Predatory lending refers to unfair, deceptive, abusive, or exploitative lending practices that can trap borrowers in harmful or unaffordable debt.

Updated

May 16, 2026

Read time

2 min read

What Is Predatory Lending?

Predatory lending refers to unfair, deceptive, abusive, or exploitative lending practices that can trap borrowers in harmful or unaffordable debt. The term is often used when a lender or broker takes advantage of a borrower's lack of information, financial stress, language barriers, limited options, or trust.

Predatory lending can appear in mortgages, payday loans, auto loans, student loans, small business loans, and other credit products.

Key Takeaways

  • Predatory lending involves unfair or abusive loan terms, sales tactics, or servicing practices.
  • Warning signs can include hidden fees, pressure to sign quickly, unaffordable payments, repeated refinancing, or misleading promises.
  • A loan can be expensive without being predatory, but high cost plus deception or exploitation deserves scrutiny.
  • Borrowers should compare loan offers, read disclosures, and avoid signing under pressure.
  • Consumer protection agencies may investigate certain unfair, deceptive, or abusive lending practices.

How Predatory Lending Works

A predatory lender may steer a borrower into a loan that is more expensive than necessary, hide the true cost, add unnecessary products, misrepresent terms, or encourage borrowing the borrower cannot repay. In some cases, the lender profits from fees, refinancing, repossession, or foreclosure rather than from a borrower successfully repaying the loan.

Predatory lending often targets people who need money quickly, have weaker credit, are unfamiliar with financial terms, or believe they have no better options.

Common Warning Signs

Warning sign

Why it matters

Pressure to sign quickly

Borrowers may not have time to compare or understand terms

Hidden or confusing fees

The real cost may be higher than advertised

Unaffordable payments

The loan may be designed to fail or force refinancing

Repeated refinancing

Fees can pile up without improving the borrower's position

Promises without paperwork

Verbal claims may not match the contract

How Borrowers Can Protect Themselves

Borrowers should compare multiple offers, read the loan estimate or disclosure documents, ask how the payment could change, confirm all fees, and avoid lenders who discourage questions. If a loan only works because of optimistic assumptions, it may not be a safe fit.

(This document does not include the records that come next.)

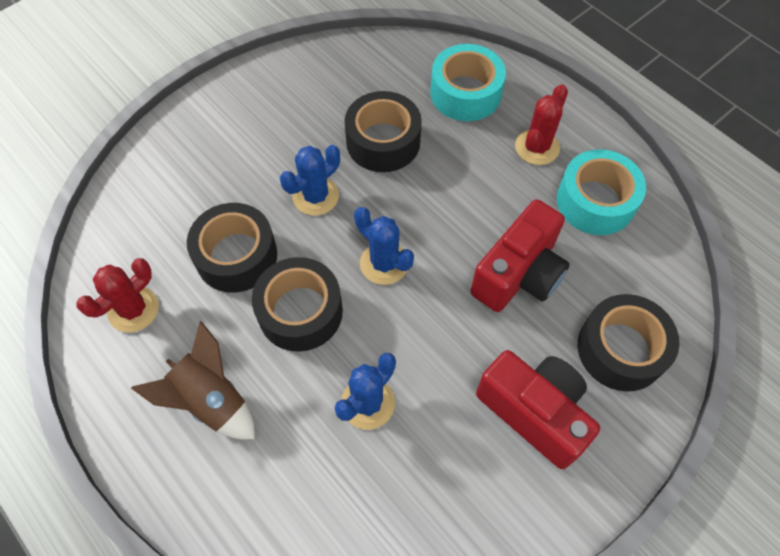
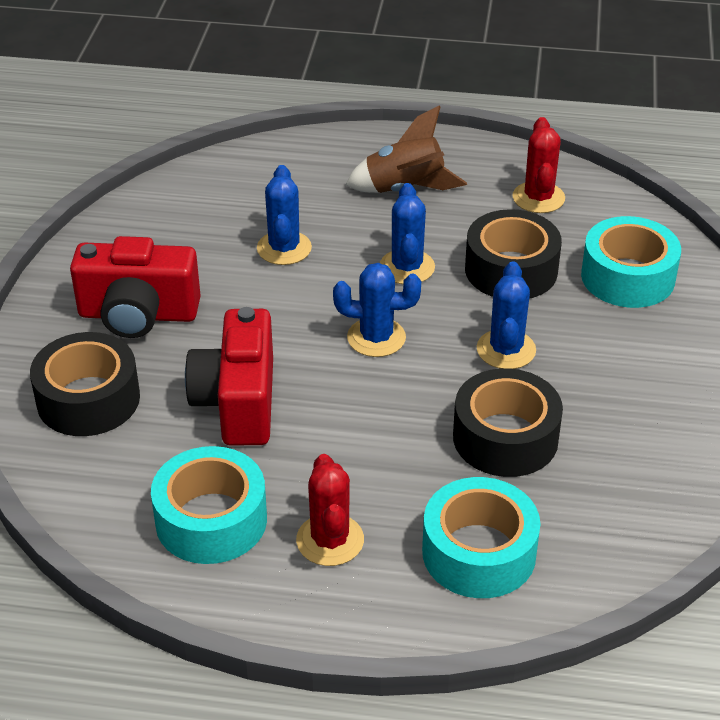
camera: 140 degrees right, 20 degrees down
(176, 195) = (627, 277): none -> turquoise tape
(300, 311) = (407, 267): black tape -> blue cactus

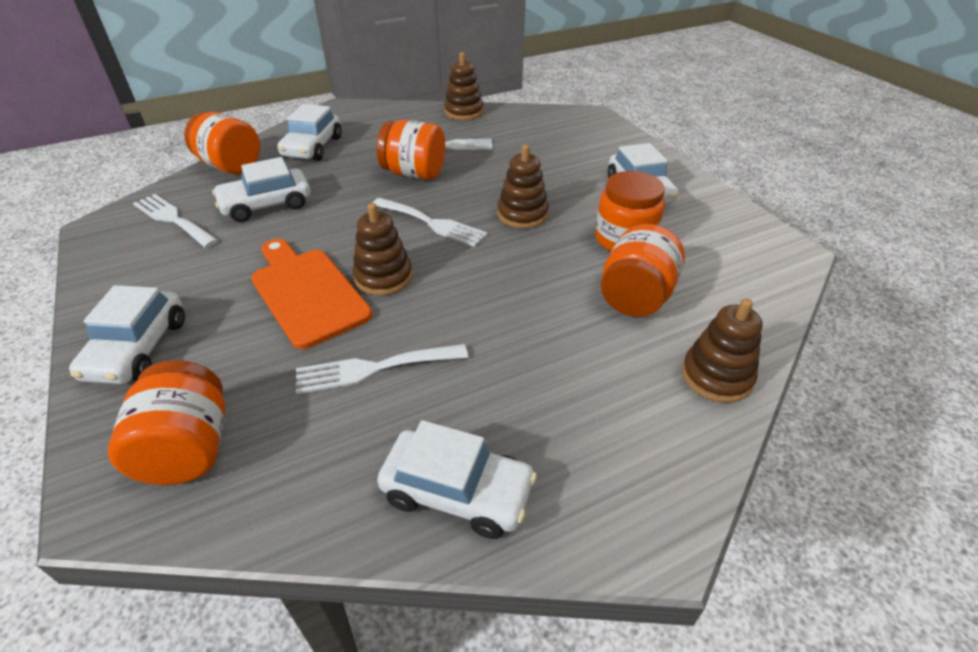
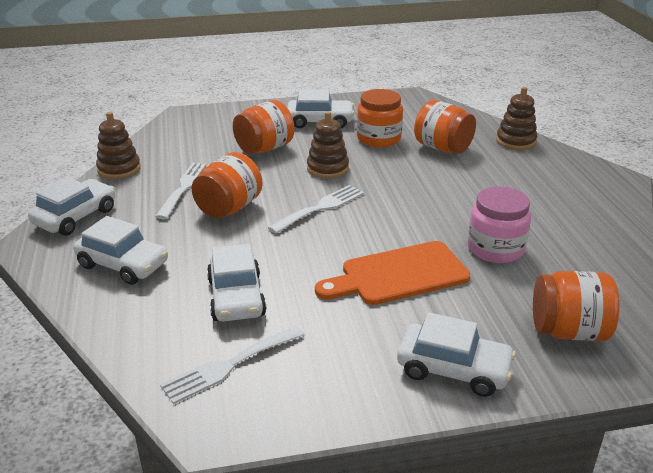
camera: 75 degrees left, 10 degrees down
(230, 166) = (124, 326): orange jar -> orange jar (264, 148)
(373, 368) = (495, 248): white fork -> pink jar
(383, 277) = (389, 237): brown stacking toy -> none
(457, 491) = (598, 228): white car -> white car (75, 217)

When something feels wrong, borrowers can contact a housing counselor, legal aid organization, state regulator, the CFPB, or another appropriate consumer protection resource.

The Bottom Line

Predatory lending is harmful lending behavior that uses unfair, deceptive, abusive, or exploitative practices. The best defense is to slow the decision down, compare alternatives, and make sure the loan terms are clear, affordable, and documented.